> [Stated exercise]:
Count the lines of the data below that contain the string "imprint" and give only that number.

> [Data provided]:

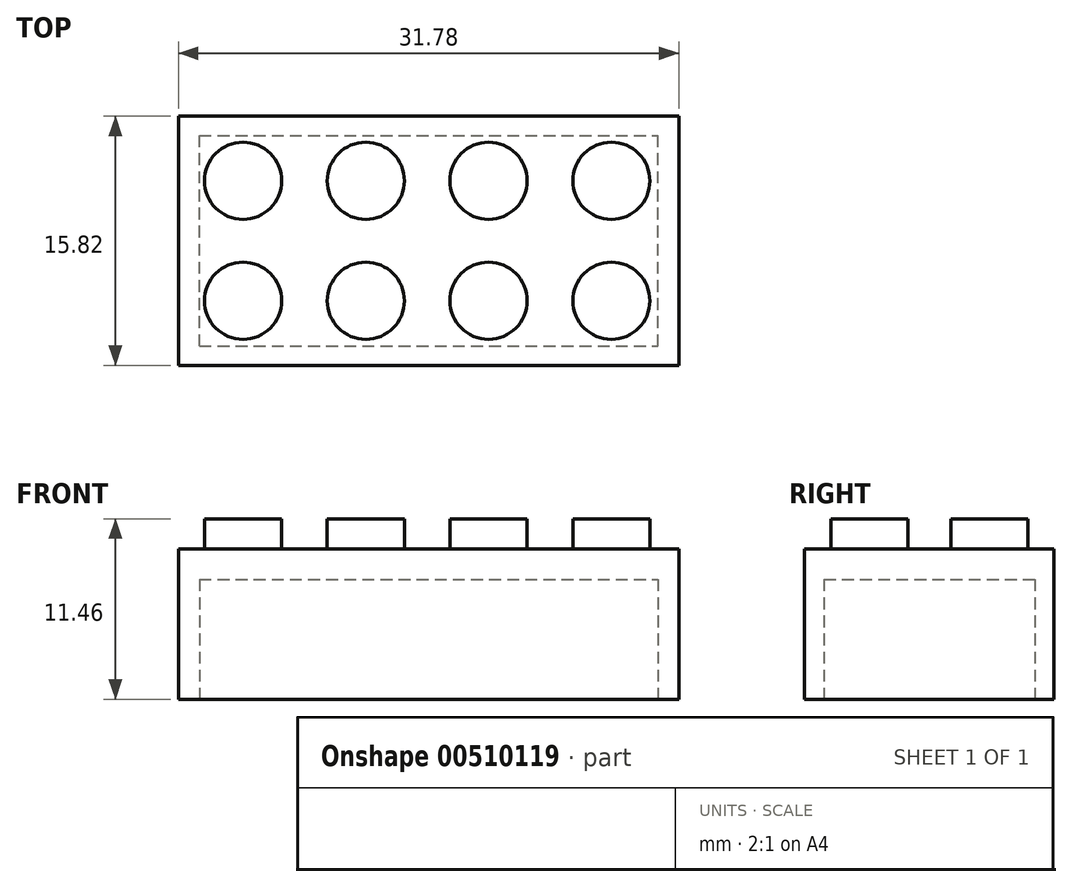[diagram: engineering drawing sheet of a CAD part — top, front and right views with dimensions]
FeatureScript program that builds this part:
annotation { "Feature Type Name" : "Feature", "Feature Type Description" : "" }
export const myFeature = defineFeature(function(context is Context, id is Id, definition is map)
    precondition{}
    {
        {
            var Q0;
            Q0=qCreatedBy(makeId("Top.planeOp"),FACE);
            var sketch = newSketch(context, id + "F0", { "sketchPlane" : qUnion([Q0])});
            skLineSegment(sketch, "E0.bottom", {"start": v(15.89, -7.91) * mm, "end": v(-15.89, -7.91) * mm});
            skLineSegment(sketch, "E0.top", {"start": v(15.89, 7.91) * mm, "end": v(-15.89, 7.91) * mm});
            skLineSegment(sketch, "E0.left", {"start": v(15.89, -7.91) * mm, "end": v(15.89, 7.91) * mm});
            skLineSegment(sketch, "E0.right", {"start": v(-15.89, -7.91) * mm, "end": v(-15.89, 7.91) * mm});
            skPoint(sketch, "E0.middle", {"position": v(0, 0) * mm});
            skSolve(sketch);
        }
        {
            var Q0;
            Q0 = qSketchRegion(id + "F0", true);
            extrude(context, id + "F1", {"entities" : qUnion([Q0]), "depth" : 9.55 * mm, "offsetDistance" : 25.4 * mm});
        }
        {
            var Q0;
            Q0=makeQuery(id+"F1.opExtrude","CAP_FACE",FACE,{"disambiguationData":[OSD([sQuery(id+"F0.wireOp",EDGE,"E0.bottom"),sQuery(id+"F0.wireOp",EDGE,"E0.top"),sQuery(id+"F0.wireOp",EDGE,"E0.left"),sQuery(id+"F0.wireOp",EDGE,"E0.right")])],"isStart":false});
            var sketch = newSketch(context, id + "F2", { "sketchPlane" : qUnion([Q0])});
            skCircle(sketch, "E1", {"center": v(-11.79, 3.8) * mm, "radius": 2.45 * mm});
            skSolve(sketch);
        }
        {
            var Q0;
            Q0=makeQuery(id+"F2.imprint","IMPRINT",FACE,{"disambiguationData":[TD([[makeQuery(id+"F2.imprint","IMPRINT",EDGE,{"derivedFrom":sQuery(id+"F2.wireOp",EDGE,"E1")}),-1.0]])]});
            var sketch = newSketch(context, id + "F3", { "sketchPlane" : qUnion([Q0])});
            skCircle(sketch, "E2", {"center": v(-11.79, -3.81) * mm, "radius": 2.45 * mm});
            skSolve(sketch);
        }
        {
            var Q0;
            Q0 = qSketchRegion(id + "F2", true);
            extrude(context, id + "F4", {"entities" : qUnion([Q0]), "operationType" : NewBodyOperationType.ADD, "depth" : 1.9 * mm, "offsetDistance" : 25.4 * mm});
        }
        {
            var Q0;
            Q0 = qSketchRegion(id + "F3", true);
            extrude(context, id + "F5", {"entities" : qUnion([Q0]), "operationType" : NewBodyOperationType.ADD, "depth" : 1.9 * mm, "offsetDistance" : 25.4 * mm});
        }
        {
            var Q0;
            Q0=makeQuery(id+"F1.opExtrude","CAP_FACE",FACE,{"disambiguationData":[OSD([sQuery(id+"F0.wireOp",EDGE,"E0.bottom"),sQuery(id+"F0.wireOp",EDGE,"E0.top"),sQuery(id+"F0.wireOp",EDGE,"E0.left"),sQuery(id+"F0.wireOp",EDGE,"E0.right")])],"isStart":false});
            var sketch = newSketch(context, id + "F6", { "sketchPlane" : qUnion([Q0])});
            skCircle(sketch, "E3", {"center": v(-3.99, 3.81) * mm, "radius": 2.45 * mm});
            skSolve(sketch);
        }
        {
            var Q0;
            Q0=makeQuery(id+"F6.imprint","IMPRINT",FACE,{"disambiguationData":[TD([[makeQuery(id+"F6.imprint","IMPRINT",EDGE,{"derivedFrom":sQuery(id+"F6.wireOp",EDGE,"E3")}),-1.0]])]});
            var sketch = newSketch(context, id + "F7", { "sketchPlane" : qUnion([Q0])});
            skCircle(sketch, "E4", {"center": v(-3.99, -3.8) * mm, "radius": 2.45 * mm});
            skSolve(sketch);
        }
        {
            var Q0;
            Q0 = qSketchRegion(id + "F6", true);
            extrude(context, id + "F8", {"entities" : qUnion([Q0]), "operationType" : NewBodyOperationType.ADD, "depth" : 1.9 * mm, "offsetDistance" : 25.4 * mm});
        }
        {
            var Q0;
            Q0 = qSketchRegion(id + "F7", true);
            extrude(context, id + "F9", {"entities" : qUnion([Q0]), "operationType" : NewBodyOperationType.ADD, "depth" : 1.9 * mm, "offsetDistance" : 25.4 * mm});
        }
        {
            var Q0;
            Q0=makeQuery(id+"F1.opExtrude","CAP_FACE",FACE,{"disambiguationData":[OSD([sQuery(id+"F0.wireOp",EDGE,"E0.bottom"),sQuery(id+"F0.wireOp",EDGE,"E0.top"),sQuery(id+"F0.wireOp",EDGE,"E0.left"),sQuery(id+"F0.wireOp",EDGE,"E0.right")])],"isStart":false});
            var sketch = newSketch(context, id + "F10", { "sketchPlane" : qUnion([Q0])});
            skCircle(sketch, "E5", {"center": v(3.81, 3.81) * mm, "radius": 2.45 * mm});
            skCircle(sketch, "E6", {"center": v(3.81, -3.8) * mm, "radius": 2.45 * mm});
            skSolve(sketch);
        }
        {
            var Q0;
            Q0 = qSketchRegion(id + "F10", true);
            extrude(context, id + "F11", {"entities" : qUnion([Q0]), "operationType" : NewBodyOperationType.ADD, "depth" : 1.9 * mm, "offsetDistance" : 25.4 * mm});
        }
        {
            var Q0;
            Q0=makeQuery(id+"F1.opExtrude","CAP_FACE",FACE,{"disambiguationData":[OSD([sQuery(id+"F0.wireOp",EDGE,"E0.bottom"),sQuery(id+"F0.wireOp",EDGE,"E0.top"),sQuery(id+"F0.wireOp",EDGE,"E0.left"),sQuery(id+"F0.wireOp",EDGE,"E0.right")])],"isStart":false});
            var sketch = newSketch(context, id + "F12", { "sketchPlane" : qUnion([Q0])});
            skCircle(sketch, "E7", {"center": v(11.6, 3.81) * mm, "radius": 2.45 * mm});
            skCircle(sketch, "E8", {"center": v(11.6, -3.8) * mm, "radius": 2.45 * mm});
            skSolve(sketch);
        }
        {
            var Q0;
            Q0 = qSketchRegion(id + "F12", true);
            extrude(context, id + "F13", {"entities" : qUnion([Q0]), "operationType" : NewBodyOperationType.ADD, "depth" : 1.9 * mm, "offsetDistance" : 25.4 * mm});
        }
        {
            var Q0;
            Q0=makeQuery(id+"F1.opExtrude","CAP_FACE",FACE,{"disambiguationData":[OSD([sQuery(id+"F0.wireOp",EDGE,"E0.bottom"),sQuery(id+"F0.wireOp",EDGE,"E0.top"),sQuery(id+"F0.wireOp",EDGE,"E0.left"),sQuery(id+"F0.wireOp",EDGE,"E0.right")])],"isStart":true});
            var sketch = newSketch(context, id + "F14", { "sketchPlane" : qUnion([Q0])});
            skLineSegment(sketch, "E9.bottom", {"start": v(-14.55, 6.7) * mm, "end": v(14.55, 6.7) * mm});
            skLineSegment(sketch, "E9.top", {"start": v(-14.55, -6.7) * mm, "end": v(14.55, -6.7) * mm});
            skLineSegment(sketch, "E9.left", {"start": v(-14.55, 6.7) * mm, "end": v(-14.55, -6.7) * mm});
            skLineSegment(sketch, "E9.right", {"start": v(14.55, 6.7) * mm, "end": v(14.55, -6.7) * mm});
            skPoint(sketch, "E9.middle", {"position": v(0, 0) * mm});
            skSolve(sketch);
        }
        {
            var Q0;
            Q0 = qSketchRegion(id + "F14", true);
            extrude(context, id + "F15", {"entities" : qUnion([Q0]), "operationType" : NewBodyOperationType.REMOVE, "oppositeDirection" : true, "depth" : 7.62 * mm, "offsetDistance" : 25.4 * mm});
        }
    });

* * *

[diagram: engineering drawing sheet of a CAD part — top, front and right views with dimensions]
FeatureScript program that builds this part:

> [Solution]:
2